Performance of Cone Beam Computed Tomography Systems in Visualizing the Cortical Plate in 3D Image Reconstruction: An In Vitro Study

Cortical bone is an important anatomical structure and its thickness needs to be determined prior to many dental procedures to ensure treatment success. Imaging modalities are necessarily used in dentistry for treatment planning and dental procedures. Three-dimensional image reconstruction not only provides visual information but also enables accurate measurement of anatomical structures; thus, it is necessarily required for maxillofacial examination and in case of skeletal problems in this region.

This study aimed to assess the ability of three Cone Beam Computed Tomography (CBCT) systems including Cranex 3D, NewTom 3G and 3D Promax for Three-Dimensional (3D) image reconstruction of the cortical plate with variable thicknesses.

Depending on the cortical bone thickness, samples were evaluated in three groups of ≤ 0. 5 mm, 0.6 -1 mm and 1.1-1.5 mm cortical bone thickness. The CBCT scans were obtained from each sample using three systems, their respective FOVs, and 3D scans were reconstructed using their software programs. Two observers viewed the images twice with a two-week interval. The ability of each system in the 3D reconstruction of different thicknesses of cortical bone was determined based on its visualization on the scans. The data were analyzed using SPSS and Kappa test.

The three systems showed the greatest difference in the 3D reconstruction of cortical bone with < 0.5 mm thickness. Cranex 3D with 4×6 cm² FOV had the highest and 3D Promax with 8×8 cm² FOV had the lowest efficacy for 3D reconstruction of cortical bone. Cranex 3D with 4×6 cm² and 6×8 cm² FOVs and NewTom 3G with 5×5 cm² and 8×5 cm² FOVs showed significantly higher efficacy for 3D reconstruction of cortical bone with 0.6-1mm thickness while 3D Promax followed by NewTom 3G with 8×8 cm² FOV had the lowest efficacy for this purpose.
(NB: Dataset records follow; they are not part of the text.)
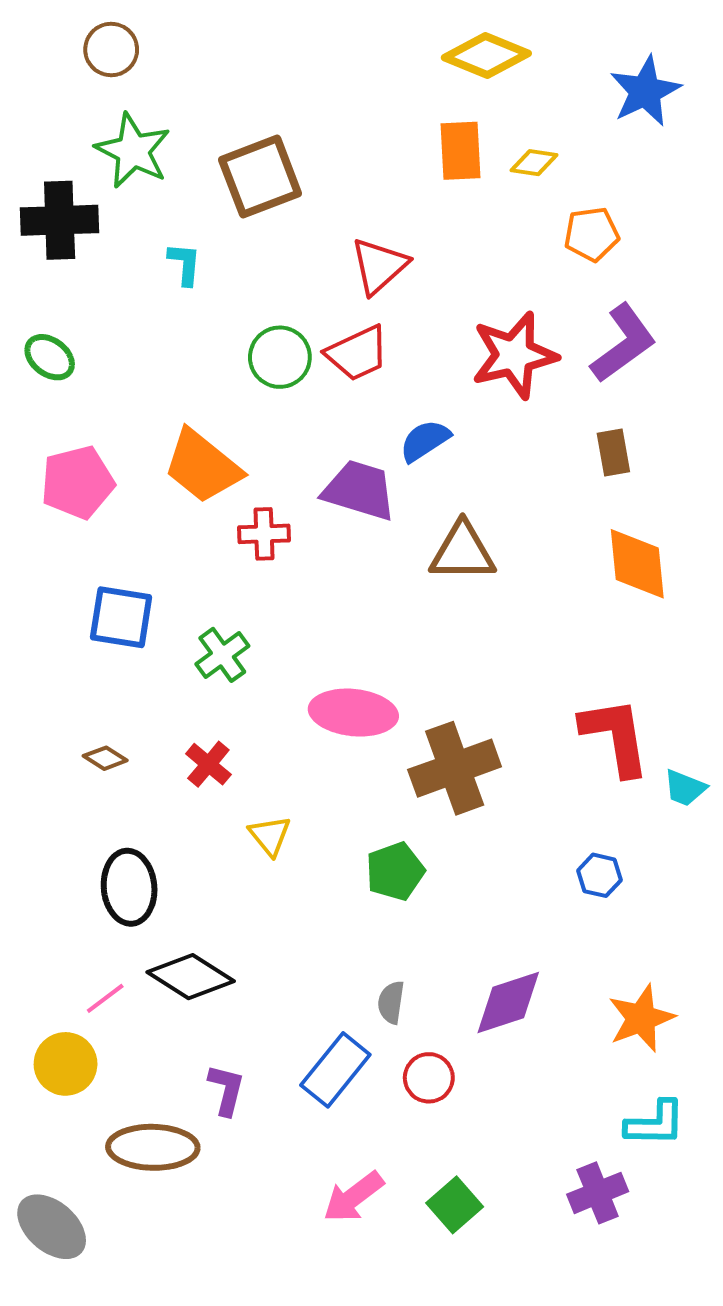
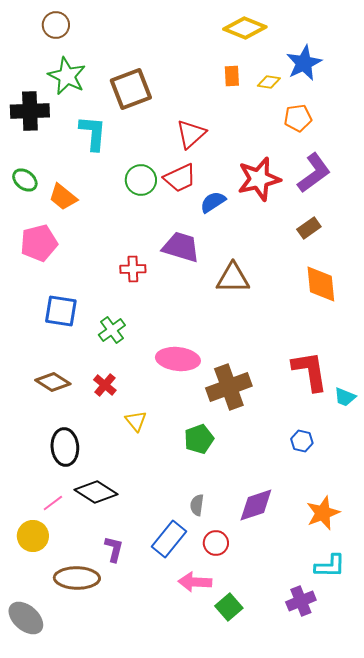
blue star: (645, 91) -> (304, 63), moved
orange rectangle: (461, 151) -> (232, 76), size x0.7
cyan L-shape: (185, 264) -> (93, 133), size x1.6
blue semicircle: (425, 441) -> (213, 202), moved
brown rectangle: (613, 452) -> (309, 228), turned 65
orange trapezoid: (202, 466) -> (63, 197), moved, size x0.7
brown diamond: (105, 758) -> (53, 382), size x1.6
pink arrow: (353, 1197) -> (195, 582), moved, turned 40

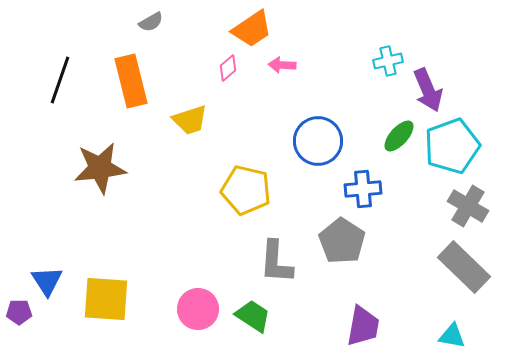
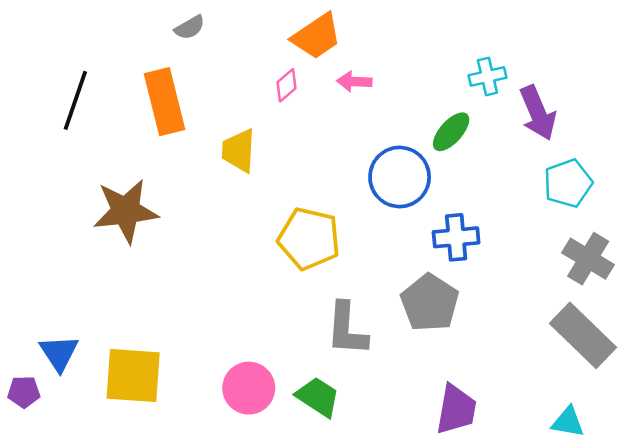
yellow trapezoid: (190, 120) -> (239, 151), turned 111
green ellipse: (399, 136) -> (451, 132), moved
cyan pentagon: (452, 146) -> (568, 183), size x0.7

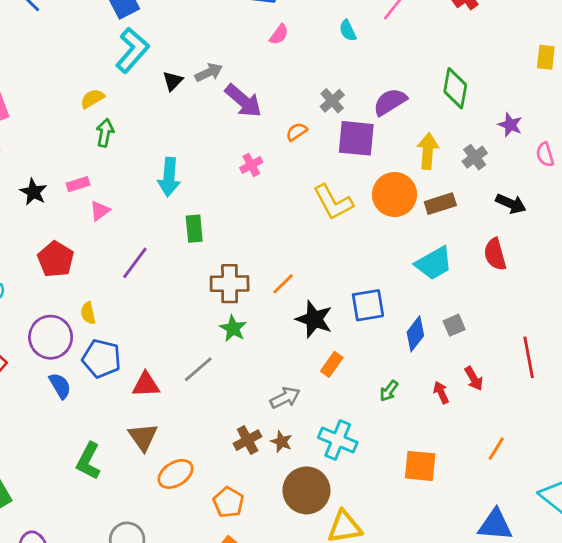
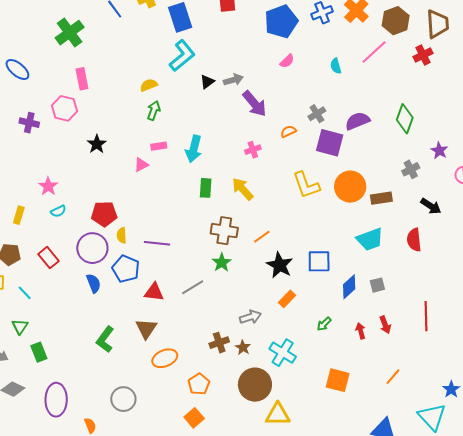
yellow arrow: (428, 151) -> (243, 189), moved, turned -55
pink rectangle: (78, 184) -> (159, 146), moved
red pentagon: (56, 259) -> (104, 214), moved, turned 30
purple line: (135, 263) -> (157, 243), moved, turned 50

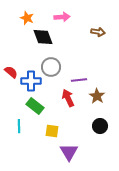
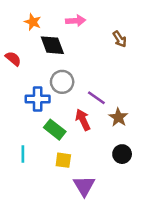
brown arrow: (98, 32) -> (120, 39), turned 48
red semicircle: (11, 72) -> (13, 59), moved
purple line: (79, 80) -> (96, 98), turned 42
green rectangle: (35, 106) -> (55, 130), moved

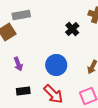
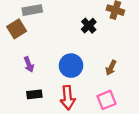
red arrow: (53, 94) -> (68, 98), turned 40

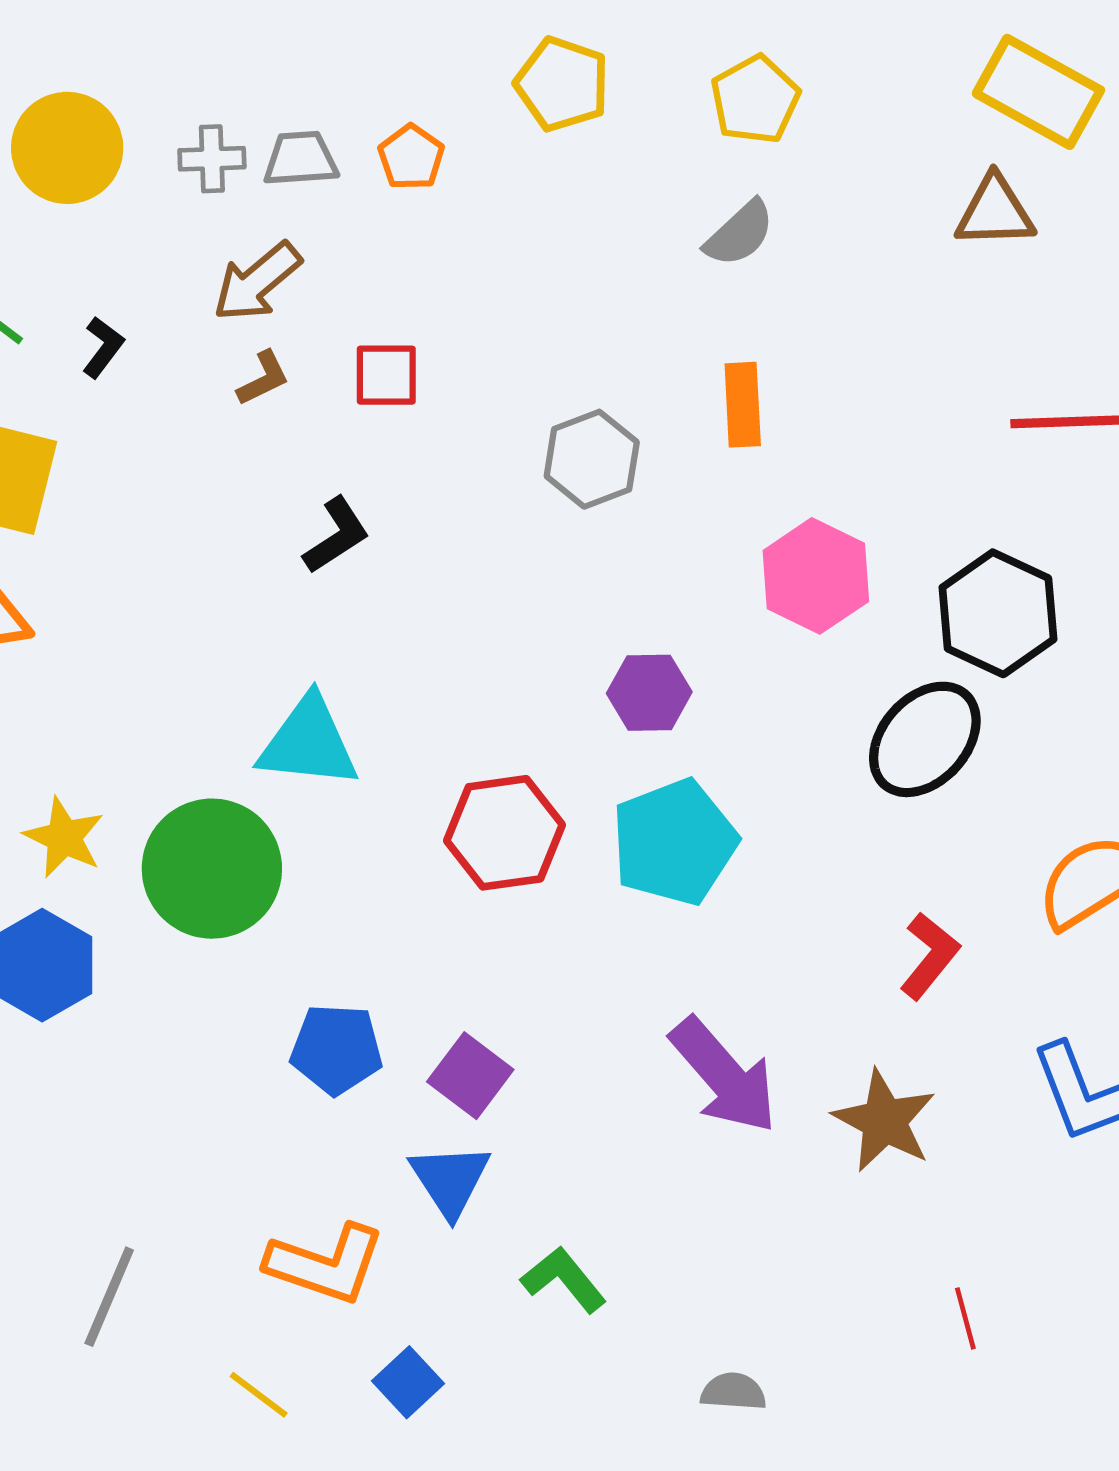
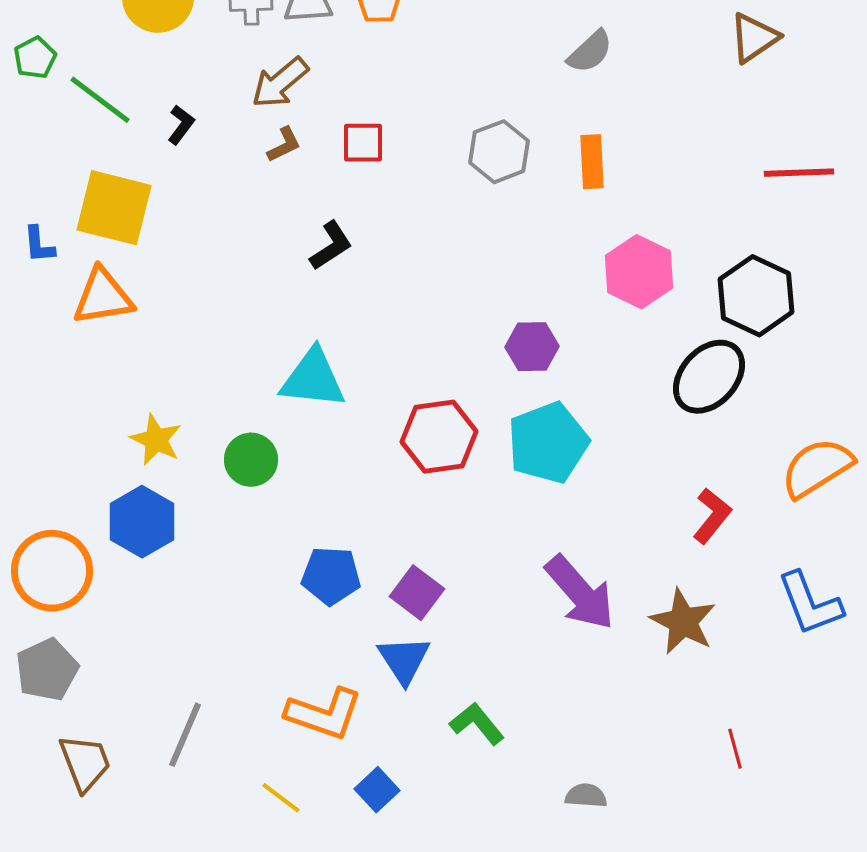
brown triangle: (995, 212) -> (754, 38), turned -32
gray hexagon: (592, 459) -> (499, 152), moved
green circle: (212, 869) -> (251, 460), size x0.6

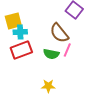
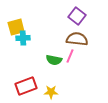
brown semicircle: (59, 33) -> (77, 39), moved, turned 135
red rectangle: (21, 50) -> (26, 86), moved

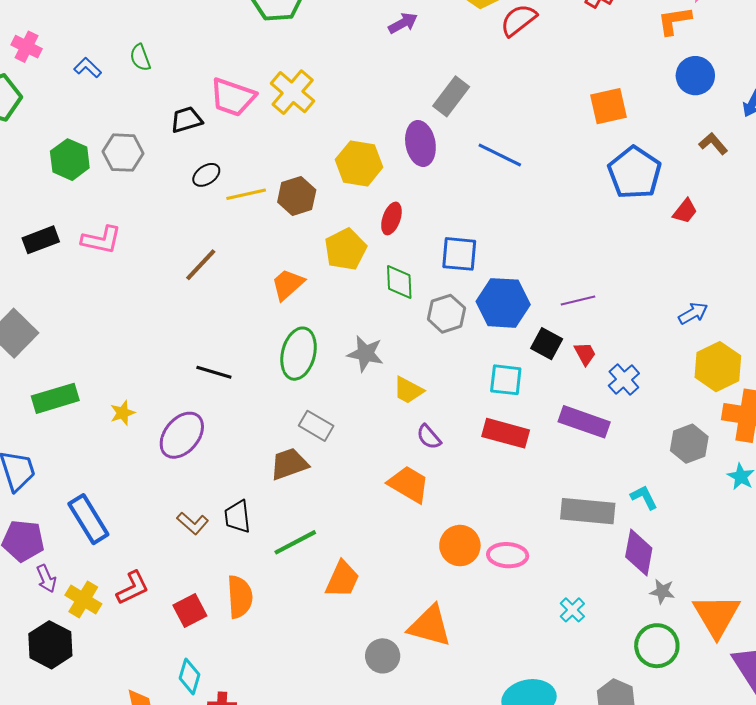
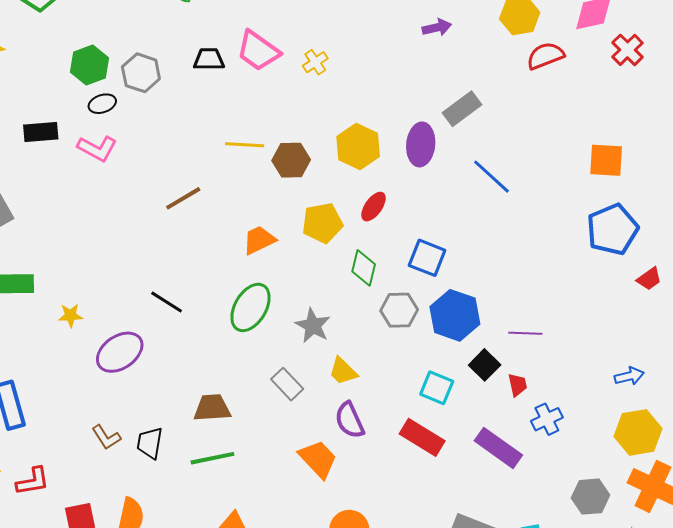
yellow cross: (293, 92) -> (315, 62), size x0.6
black ellipse: (206, 175) -> (102, 104), moved
gray rectangle: (316, 426) -> (287, 384), moved
purple semicircle: (429, 437) -> (350, 420), size x1.4
green line: (295, 542) -> (212, 458), moved

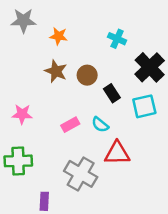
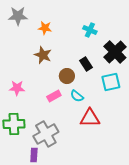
brown circle: (87, 75) -> (67, 76), moved
black rectangle: (112, 93) -> (86, 64), moved
gray cross: (81, 174) -> (46, 134), moved, turned 30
Most CBCT systems have high efficacy for 3D image reconstruction of cortical bone with thicknesses over 1 mm while they have poor efficacy for image reconstruction of cortical bone with less than 0.5 mm thickness. Thus, for accurate visualization of anatomical structures on CBCT scans, systems with smaller FOVs and consequently smaller voxel size are preferred.